[Multi-view geometry data]
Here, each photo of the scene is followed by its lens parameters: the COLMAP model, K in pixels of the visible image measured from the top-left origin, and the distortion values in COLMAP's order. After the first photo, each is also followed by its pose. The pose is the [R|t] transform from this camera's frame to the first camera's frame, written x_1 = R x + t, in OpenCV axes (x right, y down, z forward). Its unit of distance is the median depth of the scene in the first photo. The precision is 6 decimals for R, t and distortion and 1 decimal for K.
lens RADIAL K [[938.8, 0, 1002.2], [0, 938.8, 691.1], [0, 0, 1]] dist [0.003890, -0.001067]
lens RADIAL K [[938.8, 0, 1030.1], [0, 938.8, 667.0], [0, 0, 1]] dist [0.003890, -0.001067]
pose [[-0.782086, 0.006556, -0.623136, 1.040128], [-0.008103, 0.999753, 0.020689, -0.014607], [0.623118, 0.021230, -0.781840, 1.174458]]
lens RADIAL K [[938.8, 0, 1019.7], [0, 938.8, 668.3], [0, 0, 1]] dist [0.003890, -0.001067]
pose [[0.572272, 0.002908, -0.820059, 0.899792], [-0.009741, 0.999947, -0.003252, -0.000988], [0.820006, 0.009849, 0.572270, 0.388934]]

▶ _WHAT IS REQUIRED_: So that no detail is lost, give every line of the data again exactly.

▶ _COMPLETED EXERCISE_:
Here, each photo of the scene is followed by its lens parameters: the COLMAP model, K in pixels of the visible image measured from the top-left origin, and the distortion values in COLMAP's order. After the first photo, each is also followed by its pose. The pose is the [R|t] transform from this camera's frame to the first camera's frame, written x_1 = R x + t, in OpenCV axes (x right, y down, z forward). Its unit of distance is the median depth of the scene in the first photo. The precision is 6 decimals for R, t and distortion and 1 decimal for K.
lens RADIAL K [[938.8, 0, 1002.2], [0, 938.8, 691.1], [0, 0, 1]] dist [0.003890, -0.001067]
lens RADIAL K [[938.8, 0, 1030.1], [0, 938.8, 667.0], [0, 0, 1]] dist [0.003890, -0.001067]
pose [[-0.782086, 0.006556, -0.623136, 1.040128], [-0.008103, 0.999753, 0.020689, -0.014607], [0.623118, 0.021230, -0.781840, 1.174458]]
lens RADIAL K [[938.8, 0, 1019.7], [0, 938.8, 668.3], [0, 0, 1]] dist [0.003890, -0.001067]
pose [[0.572272, 0.002908, -0.820059, 0.899792], [-0.009741, 0.999947, -0.003252, -0.000988], [0.820006, 0.009849, 0.572270, 0.388934]]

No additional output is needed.